> Work to be completed
Transcribe the data in full and exactly, omitting any pictures.

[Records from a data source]
>>>
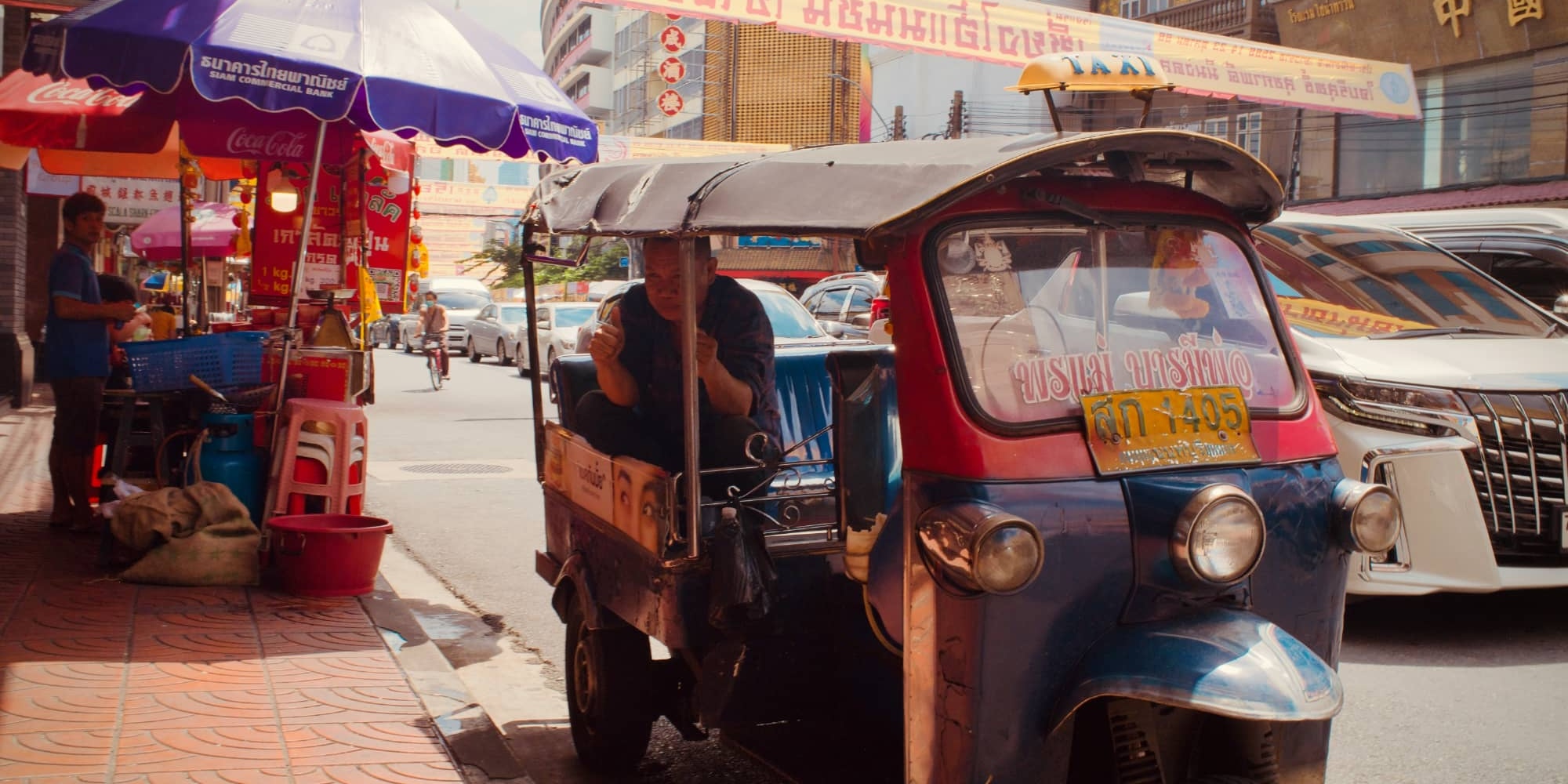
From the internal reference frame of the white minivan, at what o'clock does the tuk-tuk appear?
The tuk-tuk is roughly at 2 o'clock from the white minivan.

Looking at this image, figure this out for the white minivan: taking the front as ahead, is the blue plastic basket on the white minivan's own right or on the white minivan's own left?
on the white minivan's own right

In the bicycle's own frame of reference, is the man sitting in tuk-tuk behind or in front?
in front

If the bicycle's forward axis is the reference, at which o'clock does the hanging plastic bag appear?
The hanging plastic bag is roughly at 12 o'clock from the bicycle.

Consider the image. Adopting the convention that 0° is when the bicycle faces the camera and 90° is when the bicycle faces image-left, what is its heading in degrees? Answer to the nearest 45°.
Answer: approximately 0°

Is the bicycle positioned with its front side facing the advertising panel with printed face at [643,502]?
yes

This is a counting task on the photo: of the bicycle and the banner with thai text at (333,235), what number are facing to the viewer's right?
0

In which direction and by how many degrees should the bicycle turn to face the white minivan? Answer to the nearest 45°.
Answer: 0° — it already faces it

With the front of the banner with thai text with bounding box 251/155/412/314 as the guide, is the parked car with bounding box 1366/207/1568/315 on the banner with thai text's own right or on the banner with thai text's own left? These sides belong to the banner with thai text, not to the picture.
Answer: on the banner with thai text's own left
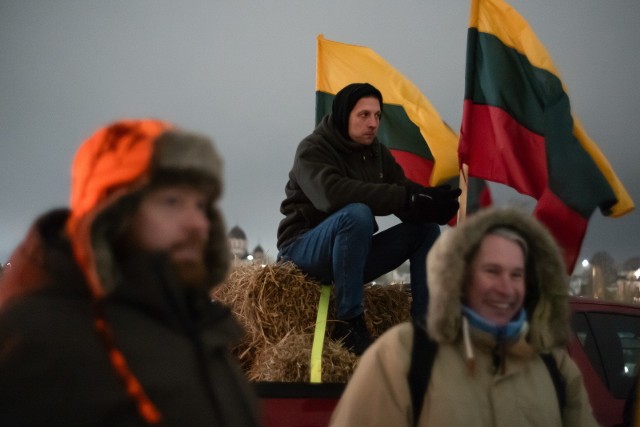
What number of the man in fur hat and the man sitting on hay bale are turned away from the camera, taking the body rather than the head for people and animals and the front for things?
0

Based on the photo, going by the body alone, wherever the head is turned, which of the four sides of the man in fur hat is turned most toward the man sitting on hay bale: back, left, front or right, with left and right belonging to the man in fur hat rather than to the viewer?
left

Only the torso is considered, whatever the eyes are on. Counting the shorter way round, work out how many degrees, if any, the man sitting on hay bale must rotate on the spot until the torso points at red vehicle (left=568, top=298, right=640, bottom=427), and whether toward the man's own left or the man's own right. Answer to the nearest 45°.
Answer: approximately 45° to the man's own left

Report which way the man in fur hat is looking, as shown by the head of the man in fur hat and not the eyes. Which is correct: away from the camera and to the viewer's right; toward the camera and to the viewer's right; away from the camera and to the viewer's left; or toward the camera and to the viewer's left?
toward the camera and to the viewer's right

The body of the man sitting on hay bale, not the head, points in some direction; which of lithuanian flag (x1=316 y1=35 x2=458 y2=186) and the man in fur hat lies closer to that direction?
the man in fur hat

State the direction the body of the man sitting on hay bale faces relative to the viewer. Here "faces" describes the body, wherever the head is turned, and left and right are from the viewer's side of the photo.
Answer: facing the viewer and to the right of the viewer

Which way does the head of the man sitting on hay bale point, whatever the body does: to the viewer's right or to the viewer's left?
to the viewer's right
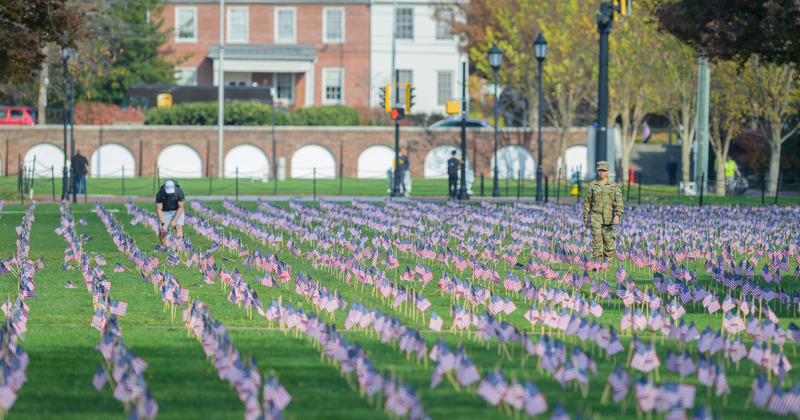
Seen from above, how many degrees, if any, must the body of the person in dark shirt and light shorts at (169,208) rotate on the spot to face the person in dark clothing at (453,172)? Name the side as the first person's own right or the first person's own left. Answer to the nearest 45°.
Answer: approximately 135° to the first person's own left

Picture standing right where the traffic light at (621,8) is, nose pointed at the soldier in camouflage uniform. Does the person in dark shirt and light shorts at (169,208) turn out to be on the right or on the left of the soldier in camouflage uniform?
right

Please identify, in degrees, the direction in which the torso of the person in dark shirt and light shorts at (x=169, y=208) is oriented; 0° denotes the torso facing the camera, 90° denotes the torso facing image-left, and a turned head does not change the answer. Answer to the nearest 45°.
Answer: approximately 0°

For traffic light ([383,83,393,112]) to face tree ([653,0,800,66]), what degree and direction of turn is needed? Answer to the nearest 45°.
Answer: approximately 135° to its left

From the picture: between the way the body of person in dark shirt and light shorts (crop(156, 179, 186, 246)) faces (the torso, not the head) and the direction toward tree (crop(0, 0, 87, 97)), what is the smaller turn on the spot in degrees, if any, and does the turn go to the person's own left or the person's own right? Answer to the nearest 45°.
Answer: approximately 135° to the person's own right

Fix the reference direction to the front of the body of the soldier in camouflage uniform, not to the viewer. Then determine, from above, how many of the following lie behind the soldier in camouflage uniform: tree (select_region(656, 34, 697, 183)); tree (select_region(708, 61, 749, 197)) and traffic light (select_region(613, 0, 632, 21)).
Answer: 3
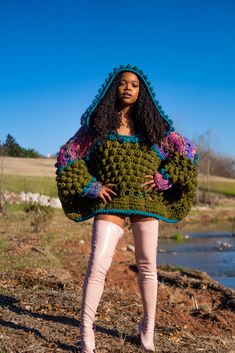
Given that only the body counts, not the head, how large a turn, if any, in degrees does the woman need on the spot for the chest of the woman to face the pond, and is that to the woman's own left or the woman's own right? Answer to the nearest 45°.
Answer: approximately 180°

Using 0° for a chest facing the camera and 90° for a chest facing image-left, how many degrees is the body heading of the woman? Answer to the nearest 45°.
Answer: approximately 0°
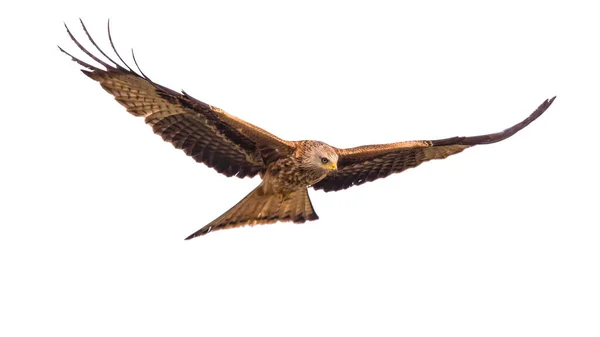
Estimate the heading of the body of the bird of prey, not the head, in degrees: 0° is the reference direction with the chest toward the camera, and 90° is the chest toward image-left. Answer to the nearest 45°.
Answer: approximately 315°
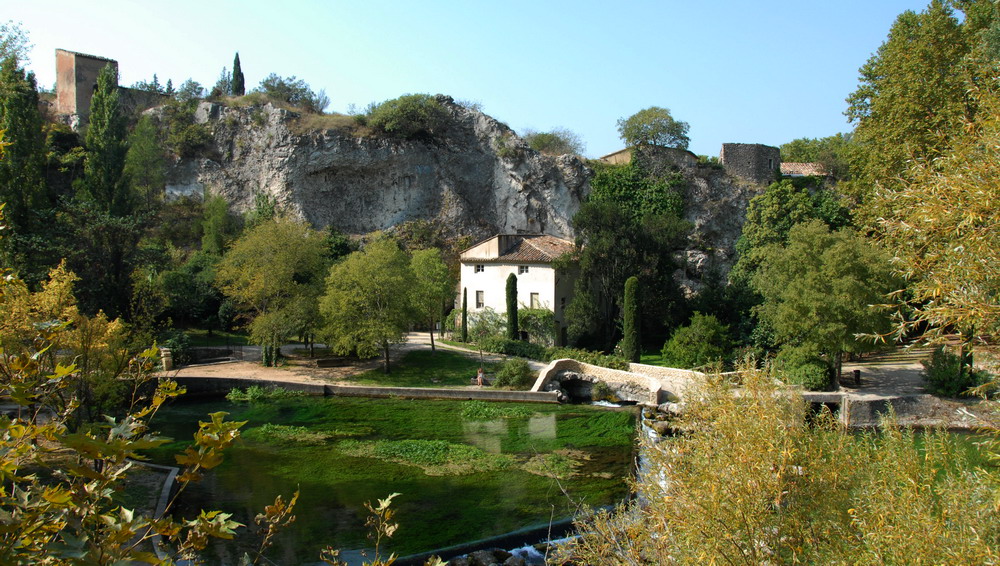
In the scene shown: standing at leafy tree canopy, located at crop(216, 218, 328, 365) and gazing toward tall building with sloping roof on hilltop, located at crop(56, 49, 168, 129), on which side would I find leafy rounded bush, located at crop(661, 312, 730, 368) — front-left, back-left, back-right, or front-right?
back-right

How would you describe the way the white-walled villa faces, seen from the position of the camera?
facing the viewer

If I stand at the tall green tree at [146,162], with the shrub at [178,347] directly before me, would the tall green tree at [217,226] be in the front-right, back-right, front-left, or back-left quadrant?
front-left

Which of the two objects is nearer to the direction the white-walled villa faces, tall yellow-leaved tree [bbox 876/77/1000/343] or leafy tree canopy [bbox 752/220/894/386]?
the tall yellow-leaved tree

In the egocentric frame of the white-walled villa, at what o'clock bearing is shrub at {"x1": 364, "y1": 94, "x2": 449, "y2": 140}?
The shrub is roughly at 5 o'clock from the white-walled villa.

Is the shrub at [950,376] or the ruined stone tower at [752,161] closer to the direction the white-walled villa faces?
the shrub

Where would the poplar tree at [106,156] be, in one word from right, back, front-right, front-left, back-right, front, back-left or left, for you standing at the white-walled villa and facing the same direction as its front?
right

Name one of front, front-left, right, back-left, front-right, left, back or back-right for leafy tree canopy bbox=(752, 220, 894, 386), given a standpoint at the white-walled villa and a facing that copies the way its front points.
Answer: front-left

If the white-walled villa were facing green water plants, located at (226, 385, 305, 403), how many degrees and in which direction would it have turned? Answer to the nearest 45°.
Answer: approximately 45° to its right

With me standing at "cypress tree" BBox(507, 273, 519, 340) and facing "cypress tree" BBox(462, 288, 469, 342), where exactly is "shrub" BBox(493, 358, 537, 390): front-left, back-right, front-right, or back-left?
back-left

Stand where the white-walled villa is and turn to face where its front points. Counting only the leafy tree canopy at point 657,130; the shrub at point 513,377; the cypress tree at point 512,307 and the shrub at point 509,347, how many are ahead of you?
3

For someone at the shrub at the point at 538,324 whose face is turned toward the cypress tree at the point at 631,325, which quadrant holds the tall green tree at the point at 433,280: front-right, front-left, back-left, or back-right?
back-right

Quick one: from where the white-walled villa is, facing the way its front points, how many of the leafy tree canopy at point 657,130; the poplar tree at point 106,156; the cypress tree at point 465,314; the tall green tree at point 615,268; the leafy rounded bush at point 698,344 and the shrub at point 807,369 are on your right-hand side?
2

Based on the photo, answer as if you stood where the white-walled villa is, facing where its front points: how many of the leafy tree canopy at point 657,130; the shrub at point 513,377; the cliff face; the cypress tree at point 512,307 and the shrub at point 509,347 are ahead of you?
<<<
> Solution
From the internal reference frame of the white minivan, at what o'clock does the tuk-tuk appear?
The tuk-tuk is roughly at 2 o'clock from the white minivan.

Looking at this image, figure this out for the white minivan: taking the front as ahead, is the blue plastic basket on the white minivan's own right or on the white minivan's own left?
on the white minivan's own right

In the bicycle's own frame of reference, is the man sitting in tuk-tuk behind or in front?
in front

If the bicycle's forward axis is the reference, at which o'clock does the hanging plastic bag appear?
The hanging plastic bag is roughly at 12 o'clock from the bicycle.

Consider the image. Adopting the convention that 0° is when the bicycle faces the camera and 90° is when the bicycle faces image-left, what is its heading in degrees? Answer to the nearest 45°.
Answer: approximately 0°

Is the bicycle positioned with its front side facing the advertising panel with printed face at [643,502]?
yes

This is a counting task on the photo: of the bicycle and the banner with thai text at (333,235), what number are facing to the viewer's right?
0

In which direction and by how many degrees should the bicycle turn to face the white minivan? Answer to the nearest 45°.
Answer: 0° — it already faces it

With the front of the banner with thai text with bounding box 251/155/412/314 as the guide, is the parked car with bounding box 1366/207/1568/315 on the banner with thai text's own right or on the banner with thai text's own left? These sides belong to the banner with thai text, not to the picture.
Answer: on the banner with thai text's own left
What number of the man in fur hat and the man sitting on hay bale are turned away from the camera, taking the body rather than the head for people and animals and the front for things?
0

Based on the photo, going by the body alone, wherever the head is turned, which of the four sides of the man in fur hat is turned most toward the man sitting on hay bale: back, left, front or right, with left and right belonging to the man in fur hat rather than to the viewer?
left

Only the torso is considered, whatever the eyes are on. Counting the shorter way round, work out how many degrees, if any, the man sitting on hay bale must rotate on the spot until the torso points at red vehicle (left=568, top=298, right=640, bottom=427), and whether toward the man's own left or the man's own right. Answer to the nearest 45°.
Answer: approximately 45° to the man's own left

Report which way the man in fur hat is looking, as shown by the head of the man in fur hat and not the eyes. Which is correct: away from the camera and to the viewer's right; toward the camera and to the viewer's right; away from the camera and to the viewer's left; or toward the camera and to the viewer's left?
toward the camera and to the viewer's right

The body of the man sitting on hay bale, not the head, points in some direction; which of lithuanian flag (x1=316 y1=35 x2=458 y2=186) and the man in fur hat lies closer to that direction?
the man in fur hat

State the direction the body of the man sitting on hay bale faces relative to the viewer. Here "faces" describes the body, wherever the head is turned, and left and right are from the viewer's side of the photo.
Answer: facing the viewer and to the right of the viewer

Which way does the head of the man sitting on hay bale point, whatever the body does: to the viewer's right or to the viewer's left?
to the viewer's right
Seen from above, how many degrees, if any, must the body of the person in dark shirt and light shorts at (169,208) rotate on the spot to face the person in dark clothing at (453,172)? Name the side as the first person's own right or the first person's own left. Answer to the nearest 45°.
Answer: approximately 135° to the first person's own left

Picture standing right where the traffic light at (621,8) is, nose pointed at the soldier in camouflage uniform. Does the person in dark shirt and light shorts at (169,208) turn out to be on the right or on the left of the soldier in camouflage uniform?
right

Please identify, in degrees, the direction in which the torso of the person in dark shirt and light shorts at (x=169, y=208) is oriented; 0° denotes the torso facing the camera, 90° denotes the torso facing image-left, and a turned head does not change the answer. Answer to the nearest 45°.
Answer: approximately 0°

For traffic light ([383,83,393,112]) to face tree ([653,0,800,66]), what degree and direction of turn is needed? Answer to the nearest 45°.
Answer: approximately 135° to its left

From the picture: between the way the body of person in dark shirt and light shorts (crop(156, 179, 186, 246)) faces (the torso, not the head) and the direction toward tree (crop(0, 0, 87, 97)), what is the smaller turn on the spot in degrees, if any, and does the turn go to the person's own left or the person's own right? Answer to the nearest 45°.
Answer: approximately 135° to the person's own right

Fix the reference direction to the front of the body of the soldier in camouflage uniform, not to the viewer. Then determine, from above, how many of the following lie behind the soldier in camouflage uniform: tree (select_region(656, 34, 697, 183)); tree (select_region(708, 61, 749, 197)) and traffic light (select_region(613, 0, 632, 21)).
Answer: 3
Given that only the body counts, not the head, how large a turn, if any, in degrees does the woman need on the spot for the chest of the woman to face the pond, and is that to the woman's own left or the woman's own right? Answer to the nearest 45°.
Answer: approximately 180°

Using 0° for a chest facing the camera and 90° for a chest facing image-left, how many degrees is the body heading of the woman? Answer to the nearest 45°.
Answer: approximately 0°
Estimate the heading of the body of the bird of prey, not the head, in degrees: 0° is the reference direction with the chest toward the camera, and 90° is the chest toward image-left. Answer to the nearest 45°.
Answer: approximately 315°
In the scene shown: standing at leafy tree canopy, located at crop(216, 218, 328, 365) and gazing toward tall building with sloping roof on hilltop, located at crop(56, 49, 168, 129), on which side would I find leafy rounded bush, located at crop(661, 312, 730, 368) — front-left, back-left, back-right, or front-right?
back-right

How would you describe the way the white-walled villa faces, seen from the position of the camera?
facing the viewer

If I stand at the tall green tree at [146,162], with the shrub at [178,347] directly before me, would the tall green tree at [217,226] be in the front-right, back-right, front-left, or back-left quadrant?
front-left

Which of the two objects is nearer to the direction the white-walled villa faces, tall yellow-leaved tree [bbox 876/77/1000/343] or leafy tree canopy [bbox 752/220/894/386]?
the tall yellow-leaved tree

In the egocentric frame of the white-walled villa, at what o'clock bearing is shrub at {"x1": 364, "y1": 94, "x2": 449, "y2": 140}?
The shrub is roughly at 5 o'clock from the white-walled villa.

Is the shrub at [950,376] or the ruined stone tower at [752,161] closer to the direction the white-walled villa faces?
the shrub

Where would the poplar tree at [106,156] be, in one word from right, back, front-right, front-left, back-right, front, back-left or left, for you standing at the white-walled villa and facing the same direction as its front?
right

Name one of front, front-left, right, back-left, front-right, left, back or back-right for leafy tree canopy bbox=(752, 220, 894, 386), given a standpoint at the white-walled villa and a facing that copies the way its front points.
Answer: front-left

If the white-walled villa were facing green water plants, located at (226, 385, 305, 403), how many degrees and in which direction would it have turned? Answer to the nearest 45°.
Answer: approximately 45° to its right

With me standing at "cypress tree" BBox(507, 273, 519, 340) and facing "cypress tree" BBox(462, 288, 469, 342), where exactly is "shrub" BBox(493, 358, 537, 390): front-left, back-right, front-right, or back-left?
back-left

Stand where the white-walled villa is and turn to face where its front points. Counting only the leafy tree canopy at point 657,130; the shrub at point 513,377; the cypress tree at point 512,307 and the shrub at point 509,347, how many are ahead of you?
3

For someone at the shrub at the point at 538,324 whose face is turned toward the cypress tree at the point at 631,325, which quadrant holds the tall green tree at the point at 433,280: front-right, front-left, back-left, or back-right?
back-right

Quick one: from where the white-walled villa is, facing the way its front points, how many of the leafy tree canopy at point 657,130; the poplar tree at point 106,156; the cypress tree at point 465,314; the tall green tree at point 615,268; the leafy rounded bush at point 698,344 and the shrub at point 807,369 are on your right-hand side?
2

Based on the photo, answer as if you stood where the white-walled villa is, facing where its front points: how many of the leafy tree canopy at point 657,130; the shrub at point 513,377; the cliff face; the cypress tree at point 512,307 and the shrub at point 509,347 are ahead of you?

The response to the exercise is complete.